[Data entries]
|---|
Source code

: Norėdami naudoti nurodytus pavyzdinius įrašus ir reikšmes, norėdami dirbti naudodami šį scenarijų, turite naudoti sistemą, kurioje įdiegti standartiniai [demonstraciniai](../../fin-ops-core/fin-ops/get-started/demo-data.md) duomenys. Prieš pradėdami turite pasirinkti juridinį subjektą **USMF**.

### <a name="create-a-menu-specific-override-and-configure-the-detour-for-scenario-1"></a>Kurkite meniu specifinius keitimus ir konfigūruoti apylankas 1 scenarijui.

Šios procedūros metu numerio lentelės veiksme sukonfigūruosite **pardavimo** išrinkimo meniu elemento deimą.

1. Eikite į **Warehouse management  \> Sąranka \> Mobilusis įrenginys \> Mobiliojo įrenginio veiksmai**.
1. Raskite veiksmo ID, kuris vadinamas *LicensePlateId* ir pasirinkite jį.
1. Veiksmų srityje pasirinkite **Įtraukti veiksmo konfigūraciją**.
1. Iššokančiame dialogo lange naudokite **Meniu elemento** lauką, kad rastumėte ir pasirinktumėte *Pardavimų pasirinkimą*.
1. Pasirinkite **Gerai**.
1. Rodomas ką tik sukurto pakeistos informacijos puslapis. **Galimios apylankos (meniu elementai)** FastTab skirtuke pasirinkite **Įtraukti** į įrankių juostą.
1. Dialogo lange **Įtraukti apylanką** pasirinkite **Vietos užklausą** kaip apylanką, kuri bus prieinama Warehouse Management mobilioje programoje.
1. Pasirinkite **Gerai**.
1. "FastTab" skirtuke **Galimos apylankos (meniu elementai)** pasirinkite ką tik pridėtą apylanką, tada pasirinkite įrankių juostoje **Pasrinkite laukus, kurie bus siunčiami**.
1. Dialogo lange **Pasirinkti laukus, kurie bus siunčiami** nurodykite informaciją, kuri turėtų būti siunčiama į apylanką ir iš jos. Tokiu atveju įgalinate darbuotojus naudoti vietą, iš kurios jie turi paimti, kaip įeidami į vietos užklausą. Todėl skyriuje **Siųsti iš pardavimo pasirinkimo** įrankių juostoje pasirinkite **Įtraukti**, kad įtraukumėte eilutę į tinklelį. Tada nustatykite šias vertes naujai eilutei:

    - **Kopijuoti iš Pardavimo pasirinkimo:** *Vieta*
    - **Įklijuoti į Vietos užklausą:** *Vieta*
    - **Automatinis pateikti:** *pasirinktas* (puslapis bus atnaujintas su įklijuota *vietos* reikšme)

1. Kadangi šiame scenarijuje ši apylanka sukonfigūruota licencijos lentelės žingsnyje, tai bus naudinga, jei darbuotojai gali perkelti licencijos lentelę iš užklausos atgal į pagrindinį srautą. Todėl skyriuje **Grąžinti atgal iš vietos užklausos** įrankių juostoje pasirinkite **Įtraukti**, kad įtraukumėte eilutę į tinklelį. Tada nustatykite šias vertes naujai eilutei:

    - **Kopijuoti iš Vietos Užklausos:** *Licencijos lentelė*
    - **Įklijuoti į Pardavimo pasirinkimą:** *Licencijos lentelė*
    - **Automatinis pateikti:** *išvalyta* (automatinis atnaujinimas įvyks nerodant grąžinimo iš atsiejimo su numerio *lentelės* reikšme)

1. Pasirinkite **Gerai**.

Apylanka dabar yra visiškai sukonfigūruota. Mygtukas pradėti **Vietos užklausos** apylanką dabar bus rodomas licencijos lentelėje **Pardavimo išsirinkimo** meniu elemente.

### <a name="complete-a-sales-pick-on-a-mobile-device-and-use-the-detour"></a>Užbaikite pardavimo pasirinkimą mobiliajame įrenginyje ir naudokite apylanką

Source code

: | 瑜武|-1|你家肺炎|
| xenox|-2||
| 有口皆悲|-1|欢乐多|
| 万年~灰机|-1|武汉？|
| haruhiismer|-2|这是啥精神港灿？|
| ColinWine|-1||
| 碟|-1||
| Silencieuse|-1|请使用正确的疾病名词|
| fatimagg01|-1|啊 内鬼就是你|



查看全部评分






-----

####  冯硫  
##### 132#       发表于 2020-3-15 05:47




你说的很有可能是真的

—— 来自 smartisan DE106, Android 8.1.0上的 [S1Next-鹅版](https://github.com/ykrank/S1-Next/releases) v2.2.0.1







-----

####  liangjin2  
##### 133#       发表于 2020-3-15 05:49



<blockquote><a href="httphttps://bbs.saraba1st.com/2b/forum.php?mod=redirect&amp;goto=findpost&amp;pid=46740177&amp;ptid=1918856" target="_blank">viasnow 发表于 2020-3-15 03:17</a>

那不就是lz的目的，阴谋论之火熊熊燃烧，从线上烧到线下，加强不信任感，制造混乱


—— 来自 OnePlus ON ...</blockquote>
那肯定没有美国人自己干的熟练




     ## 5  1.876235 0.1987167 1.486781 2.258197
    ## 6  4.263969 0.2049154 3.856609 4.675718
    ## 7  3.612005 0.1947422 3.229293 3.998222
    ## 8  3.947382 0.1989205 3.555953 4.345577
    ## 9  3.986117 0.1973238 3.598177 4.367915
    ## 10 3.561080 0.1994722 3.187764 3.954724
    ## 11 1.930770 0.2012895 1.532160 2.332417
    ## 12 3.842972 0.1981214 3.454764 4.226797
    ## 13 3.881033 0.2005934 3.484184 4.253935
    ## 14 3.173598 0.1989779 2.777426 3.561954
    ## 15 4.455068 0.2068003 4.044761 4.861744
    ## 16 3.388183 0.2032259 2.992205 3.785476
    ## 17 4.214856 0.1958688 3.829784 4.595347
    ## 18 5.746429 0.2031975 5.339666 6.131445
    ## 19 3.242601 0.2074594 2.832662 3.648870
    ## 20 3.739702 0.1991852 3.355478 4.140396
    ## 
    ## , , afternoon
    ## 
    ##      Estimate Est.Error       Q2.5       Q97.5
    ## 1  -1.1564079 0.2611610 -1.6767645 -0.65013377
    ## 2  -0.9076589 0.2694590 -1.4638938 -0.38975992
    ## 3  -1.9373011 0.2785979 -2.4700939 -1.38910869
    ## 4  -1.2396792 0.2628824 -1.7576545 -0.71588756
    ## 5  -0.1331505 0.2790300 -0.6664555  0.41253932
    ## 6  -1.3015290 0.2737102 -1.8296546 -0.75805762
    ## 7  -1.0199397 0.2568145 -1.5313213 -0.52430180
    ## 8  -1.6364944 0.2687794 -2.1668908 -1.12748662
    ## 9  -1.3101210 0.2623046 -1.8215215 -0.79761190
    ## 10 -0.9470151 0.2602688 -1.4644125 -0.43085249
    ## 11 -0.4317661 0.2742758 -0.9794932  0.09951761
|---|
* **Exercise goal**: Write out all of the records word for word.

* **Response below**:
Source code

: Norėdami naudoti nurodytus pavyzdinius įrašus ir reikšmes, norėdami dirbti naudodami šį scenarijų, turite naudoti sistemą, kurioje įdiegti standartiniai [demonstraciniai](../../fin-ops-core/fin-ops/get-started/demo-data.md) duomenys. Prieš pradėdami turite pasirinkti juridinį subjektą **USMF**.

### <a name="create-a-menu-specific-override-and-configure-the-detour-for-scenario-1"></a>Kurkite meniu specifinius keitimus ir konfigūruoti apylankas 1 scenarijui.

Šios procedūros metu numerio lentelės veiksme sukonfigūruosite **pardavimo** išrinkimo meniu elemento deimą.

1. Eikite į **Warehouse management  \> Sąranka \> Mobilusis įrenginys \> Mobiliojo įrenginio veiksmai**.
1. Raskite veiksmo ID, kuris vadinamas *LicensePlateId* ir pasirinkite jį.
1. Veiksmų srityje pasirinkite **Įtraukti veiksmo konfigūraciją**.
1. Iššokančiame dialogo lange naudokite **Meniu elemento** lauką, kad rastumėte ir pasirinktumėte *Pardavimų pasirinkimą*.
1. Pasirinkite **Gerai**.
1. Rodomas ką tik sukurto pakeistos informacijos puslapis. **Galimios apylankos (meniu elementai)** FastTab skirtuke pasirinkite **Įtraukti** į įrankių juostą.
1. Dialogo lange **Įtraukti apylanką** pasirinkite **Vietos užklausą** kaip apylanką, kuri bus prieinama Warehouse Management mobilioje programoje.
1. Pasirinkite **Gerai**.
1. "FastTab" skirtuke **Galimos apylankos (meniu elementai)** pasirinkite ką tik pridėtą apylanką, tada pasirinkite įrankių juostoje **Pasrinkite laukus, kurie bus siunčiami**.
1. Dialogo lange **Pasirinkti laukus, kurie bus siunčiami** nurodykite informaciją, kuri turėtų būti siunčiama į apylanką ir iš jos. Tokiu atveju įgalinate darbuotojus naudoti vietą, iš kurios jie turi paimti, kaip įeidami į vietos užklausą. Todėl skyriuje **Siųsti iš pardavimo pasirinkimo** įrankių juostoje pasirinkite **Įtraukti**, kad įtraukumėte eilutę į tinklelį. Tada nustatykite šias vertes naujai eilutei:

    - **Kopijuoti iš Pardavimo pasirinkimo:** *Vieta*
    - **Įklijuoti į Vietos užklausą:** *Vieta*
    - **Automatinis pateikti:** *pasirinktas* (puslapis bus atnaujintas su įklijuota *vietos* reikšme)

1. Kadangi šiame scenarijuje ši apylanka sukonfigūruota licencijos lentelės žingsnyje, tai bus naudinga, jei darbuotojai gali perkelti licencijos lentelę iš užklausos atgal į pagrindinį srautą. Todėl skyriuje **Grąžinti atgal iš vietos užklausos** įrankių juostoje pasirinkite **Įtraukti**, kad įtraukumėte eilutę į tinklelį. Tada nustatykite šias vertes naujai eilutei:

    - **Kopijuoti iš Vietos Užklausos:** *Licencijos lentelė*
    - **Įklijuoti į Pardavimo pasirinkimą:** *Licencijos lentelė*
    - **Automatinis pateikti:** *išvalyta* (automatinis atnaujinimas įvyks nerodant grąžinimo iš atsiejimo su numerio *lentelės* reikšme)

1. Pasirinkite **Gerai**.

Apylanka dabar yra visiškai sukonfigūruota. Mygtukas pradėti **Vietos užklausos** apylanką dabar bus rodomas licencijos lentelėje **Pardavimo išsirinkimo** meniu elemente.

### <a name="complete-a-sales-pick-on-a-mobile-device-and-use-the-detour"></a>Užbaikite pardavimo pasirinkimą mobiliajame įrenginyje ir naudokite apylanką

Source code

: | 瑜武|-1|你家肺炎|
| xenox|-2||
| 有口皆悲|-1|欢乐多|
| 万年~灰机|-1|武汉？|
| haruhiismer|-2|这是啥精神港灿？|
| ColinWine|-1||
| 碟|-1||
| Silencieuse|-1|请使用正确的疾病名词|
| fatimagg01|-1|啊 内鬼就是你|



查看全部评分






-----

####  冯硫  
##### 132#       发表于 2020-3-15 05:47




你说的很有可能是真的

—— 来自 smartisan DE106, Android 8.1.0上的 [S1Next-鹅版](https://github.com/ykrank/S1-Next/releases) v2.2.0.1







-----

####  liangjin2  
##### 133#       发表于 2020-3-15 05:49



<blockquote><a href="httphttps://bbs.saraba1st.com/2b/forum.php?mod=redirect&amp;goto=findpost&amp;pid=46740177&amp;ptid=1918856" target="_blank">viasnow 发表于 2020-3-15 03:17</a>

那不就是lz的目的，阴谋论之火熊熊燃烧，从线上烧到线下，加强不信任感，制造混乱


—— 来自 OnePlus ON ...</blockquote>
那肯定没有美国人自己干的熟练




     ## 5  1.876235 0.1987167 1.486781 2.258197
    ## 6  4.263969 0.2049154 3.856609 4.675718
    ## 7  3.612005 0.1947422 3.229293 3.998222
    ## 8  3.947382 0.1989205 3.555953 4.345577
    ## 9  3.986117 0.1973238 3.598177 4.367915
    ## 10 3.561080 0.1994722 3.187764 3.954724
    ## 11 1.930770 0.2012895 1.532160 2.332417
    ## 12 3.842972 0.1981214 3.454764 4.226797
    ## 13 3.881033 0.2005934 3.484184 4.253935
    ## 14 3.173598 0.1989779 2.777426 3.561954
    ## 15 4.455068 0.2068003 4.044761 4.861744
    ## 16 3.388183 0.2032259 2.992205 3.785476
    ## 17 4.214856 0.1958688 3.829784 4.595347
    ## 18 5.746429 0.2031975 5.339666 6.131445
    ## 19 3.242601 0.2074594 2.832662 3.648870
    ## 20 3.739702 0.1991852 3.355478 4.140396
    ## 
    ## , , afternoon
    ## 
    ##      Estimate Est.Error       Q2.5       Q97.5
    ## 1  -1.1564079 0.2611610 -1.6767645 -0.65013377
    ## 2  -0.9076589 0.2694590 -1.4638938 -0.38975992
    ## 3  -1.9373011 0.2785979 -2.4700939 -1.38910869
    ## 4  -1.2396792 0.2628824 -1.7576545 -0.71588756
    ## 5  -0.1331505 0.2790300 -0.6664555  0.41253932
    ## 6  -1.3015290 0.2737102 -1.8296546 -0.75805762
    ## 7  -1.0199397 0.2568145 -1.5313213 -0.52430180
    ## 8  -1.6364944 0.2687794 -2.1668908 -1.12748662
    ## 9  -1.3101210 0.2623046 -1.8215215 -0.79761190
    ## 10 -0.9470151 0.2602688 -1.4644125 -0.43085249
    ## 11 -0.4317661 0.2742758 -0.9794932  0.09951761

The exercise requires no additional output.